Oct 7, 2010
#30before30: Pole Dancing
One of my personal heroes has always been Xena, Warrior Princess, mostly because there are times when I just want to ditch this mild-mannered journalist schtick and kick some bad-guy ass.
But I’m here to tell you, Xena has serious competition. For I have a new hero. Her name is Michelle, she’s a pole dancing instructor, and she has GUNS OF STEEL.
You may have seen Michelle on Australia’s Got Talent earlier this year. She was one of three Pure Pole Angels who reduced judge Karl Sandilands to even more of a snivelling mess than usual. And with good reason.
She’s athletic, acrobatic and awe-inspiring. Oh, and did I mention her GUNS OF STEEL?
When I arrive at Girlfriend Fun and Fitness Studio in the Valley and first met Michelle, I make a point of asking how pole dancers are physically capable of doing what they do.
She points to her GUNS OF STEEL and says simply, “These.”
I gulp and nod. Yes, those would do it.
I look at my own puny, doughy excuses for biceps. This is going to be hard.
“People think what we do is stripping,” she says. “They’re wrong.” I gulp again.
She gets me started on a bright silver static pole, one of about 10 dotted around the ground-floor studio. We go through a warm up of squats, and chest and arm stretches.
We begin with sway squats, a classic beginner exercise that gets you used to moving around the pole. We then move into front knee spins, hooking a leg around the pole; then trying the “diamond leg” formation. A back knee spin follows, where I try to gracefully fall back into a twirl.
The aim of these spins is to work your arms, to learn how to lift and hold your own weight, and secure yourself with various other body parts, namely the forearms, knees and calves. But I’m too awkward and gangly. I look like a confused giraffe.
I move onto a thinner brass pole, to try to get a better grip with my hand. I had no idea my hands were so weak. Also, my chest muscles. Michelle keeps urging me to “grip high” on the pole, and tense my pecs to keep myself up. I seem unable to lock on; my hand keeps sliding, sending the rest of me south quicker than a goose in winter.
Michelle has me try a traditional Fireman’s spin on the rotating pole. These are very common in clubs and competition, and it certainly makes spinning easier (the power of inertia – thank you Isaac Newton). However Michelle warns against getting seduced by it. “If you learn on the spinning pole it’s hard to go back to static, and you can develop poor techniques.” Still, I manage a half-decent knee hold before some sort of centrifugal force flings me off.
I move back to the static pole to attempt a basic “climb”. I try dragging my junk up the trunk, but it’s SO HARD. Michelle points out I’m jumping with my legs to try to latch on, when I should be hoisting with my arms and simply lifting my legs. She demonstrates, and makes it look SO EASY.
Finally Michelle gets me to perform some pole crunches, which is the preparation move for eventually turning upside down. I wrap my arms around the pole and try in vain to lift my legs. I just can’t. No muscles of the gluteus maximus variety will work. It’s as if I’m a large sack of beans. My feet eventually manage a brief interlude away from the floor, but Michelle points out it was because I jumped again.
Michelle herself is enormously patient with me. She explains things well verbally, and of course physically. But it really is like learning another language, a physical language.
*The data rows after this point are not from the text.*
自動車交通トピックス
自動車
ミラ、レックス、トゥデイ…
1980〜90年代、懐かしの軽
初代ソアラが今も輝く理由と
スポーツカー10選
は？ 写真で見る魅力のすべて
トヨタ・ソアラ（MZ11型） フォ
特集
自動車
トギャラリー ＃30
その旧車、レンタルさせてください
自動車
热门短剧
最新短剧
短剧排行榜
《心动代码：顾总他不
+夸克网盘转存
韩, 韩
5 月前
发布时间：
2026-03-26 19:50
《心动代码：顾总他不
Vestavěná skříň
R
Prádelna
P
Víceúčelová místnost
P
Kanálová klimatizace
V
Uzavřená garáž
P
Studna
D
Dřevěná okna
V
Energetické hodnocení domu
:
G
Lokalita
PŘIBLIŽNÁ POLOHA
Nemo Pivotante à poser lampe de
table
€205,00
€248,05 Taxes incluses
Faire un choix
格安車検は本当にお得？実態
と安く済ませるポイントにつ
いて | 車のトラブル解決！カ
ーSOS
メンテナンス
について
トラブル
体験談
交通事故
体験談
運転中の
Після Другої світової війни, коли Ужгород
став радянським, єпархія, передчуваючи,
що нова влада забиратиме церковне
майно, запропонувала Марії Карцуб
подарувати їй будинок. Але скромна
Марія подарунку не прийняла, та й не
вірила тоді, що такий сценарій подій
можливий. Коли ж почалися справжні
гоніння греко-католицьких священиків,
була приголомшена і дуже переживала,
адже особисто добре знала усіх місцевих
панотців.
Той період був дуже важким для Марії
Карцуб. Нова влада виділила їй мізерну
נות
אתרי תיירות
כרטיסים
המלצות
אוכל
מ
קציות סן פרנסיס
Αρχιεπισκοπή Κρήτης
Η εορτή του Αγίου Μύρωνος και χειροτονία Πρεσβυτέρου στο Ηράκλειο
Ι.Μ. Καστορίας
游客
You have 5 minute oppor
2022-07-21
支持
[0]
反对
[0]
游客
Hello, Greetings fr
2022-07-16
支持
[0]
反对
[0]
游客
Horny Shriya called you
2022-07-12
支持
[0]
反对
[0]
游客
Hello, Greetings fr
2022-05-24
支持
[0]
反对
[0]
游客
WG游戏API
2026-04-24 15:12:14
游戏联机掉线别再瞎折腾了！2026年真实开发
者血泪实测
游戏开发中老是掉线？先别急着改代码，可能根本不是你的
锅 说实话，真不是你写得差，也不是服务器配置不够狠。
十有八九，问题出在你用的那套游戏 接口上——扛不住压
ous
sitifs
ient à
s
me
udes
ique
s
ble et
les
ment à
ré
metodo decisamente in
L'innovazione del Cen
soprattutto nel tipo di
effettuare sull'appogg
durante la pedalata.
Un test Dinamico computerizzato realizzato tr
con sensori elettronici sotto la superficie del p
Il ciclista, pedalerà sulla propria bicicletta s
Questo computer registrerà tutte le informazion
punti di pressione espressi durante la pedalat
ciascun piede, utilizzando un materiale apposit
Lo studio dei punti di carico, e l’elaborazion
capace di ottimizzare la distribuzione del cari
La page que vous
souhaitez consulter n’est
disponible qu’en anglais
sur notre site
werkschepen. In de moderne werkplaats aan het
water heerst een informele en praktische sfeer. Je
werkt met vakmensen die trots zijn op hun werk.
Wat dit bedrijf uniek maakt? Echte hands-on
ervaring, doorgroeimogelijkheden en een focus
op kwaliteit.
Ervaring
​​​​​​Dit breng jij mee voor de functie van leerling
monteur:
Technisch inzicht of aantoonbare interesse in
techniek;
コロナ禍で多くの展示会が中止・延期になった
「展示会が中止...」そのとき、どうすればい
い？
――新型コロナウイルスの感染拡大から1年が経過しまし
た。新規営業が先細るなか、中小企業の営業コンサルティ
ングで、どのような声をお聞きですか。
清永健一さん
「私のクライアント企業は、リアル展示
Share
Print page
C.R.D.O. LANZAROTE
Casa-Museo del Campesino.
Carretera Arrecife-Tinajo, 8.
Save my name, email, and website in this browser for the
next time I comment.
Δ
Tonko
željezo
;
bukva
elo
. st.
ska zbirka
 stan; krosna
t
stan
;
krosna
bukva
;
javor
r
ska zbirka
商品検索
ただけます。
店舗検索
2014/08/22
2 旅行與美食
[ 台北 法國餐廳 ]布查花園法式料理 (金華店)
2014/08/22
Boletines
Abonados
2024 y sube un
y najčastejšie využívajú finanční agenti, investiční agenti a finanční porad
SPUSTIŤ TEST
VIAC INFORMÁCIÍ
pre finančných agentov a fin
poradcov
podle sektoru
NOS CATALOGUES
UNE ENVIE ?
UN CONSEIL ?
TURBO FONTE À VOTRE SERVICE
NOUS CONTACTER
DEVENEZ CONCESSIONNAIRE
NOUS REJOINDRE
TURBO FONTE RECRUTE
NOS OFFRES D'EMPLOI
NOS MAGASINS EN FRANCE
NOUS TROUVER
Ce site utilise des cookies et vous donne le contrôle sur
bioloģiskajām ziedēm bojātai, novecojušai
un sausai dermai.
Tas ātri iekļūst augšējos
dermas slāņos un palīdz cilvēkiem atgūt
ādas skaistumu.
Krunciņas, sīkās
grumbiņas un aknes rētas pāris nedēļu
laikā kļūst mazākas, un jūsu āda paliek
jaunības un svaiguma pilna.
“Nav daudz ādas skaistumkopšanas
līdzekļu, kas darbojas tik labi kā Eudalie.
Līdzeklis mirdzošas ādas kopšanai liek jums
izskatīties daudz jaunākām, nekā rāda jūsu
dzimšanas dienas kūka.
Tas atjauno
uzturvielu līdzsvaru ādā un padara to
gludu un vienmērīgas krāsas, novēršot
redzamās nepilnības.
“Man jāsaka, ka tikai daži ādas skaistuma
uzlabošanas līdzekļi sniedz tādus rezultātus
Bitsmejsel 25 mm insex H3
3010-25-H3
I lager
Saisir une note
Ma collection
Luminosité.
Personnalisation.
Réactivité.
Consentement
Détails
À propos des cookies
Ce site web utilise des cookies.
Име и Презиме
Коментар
Michelle says it was easier for her as she’d been a gymnast as a kid, so her mind embraced pole technique quickly. A former boiler-maker by trade, she fell into pole dancing after her partner installed a pole in his pool room as a sort of “living out a fantasy” interior decoration. Now she makes a living out of it, and wears her pole scars and bruises proudly.
Oh yes, the bruising. My inner thighs and calves are in terrible pain by the end of the class. Bumps start forming on my forearm. And of course muscles start aching.
But you know what? It feels good. I'm awful (Michelle, to her endearing credit says I am “not THAT awful”), but I don't t give up, even at the point where I normally would with most new and difficult physical exercise. Compared to other forms of exercise, which so often lose my interest due to boringness or repetitiveness, this is, ahem, poles apart.
You know why? Because I can see something at the end of the tunnel.
I want to take more pole dancing classes. Not because I want to do particularly fancy tricks, even though turning upside down would be cool. No, my one simple goal is just to LIFT myself off the ground and hold myself up for at least five seconds. This is an all-over workout - if I can get to the point where I can lift and hold myself off the ground, then I’ll know I’ll have achieved something with my whole body. Even my slack-arse slack arse.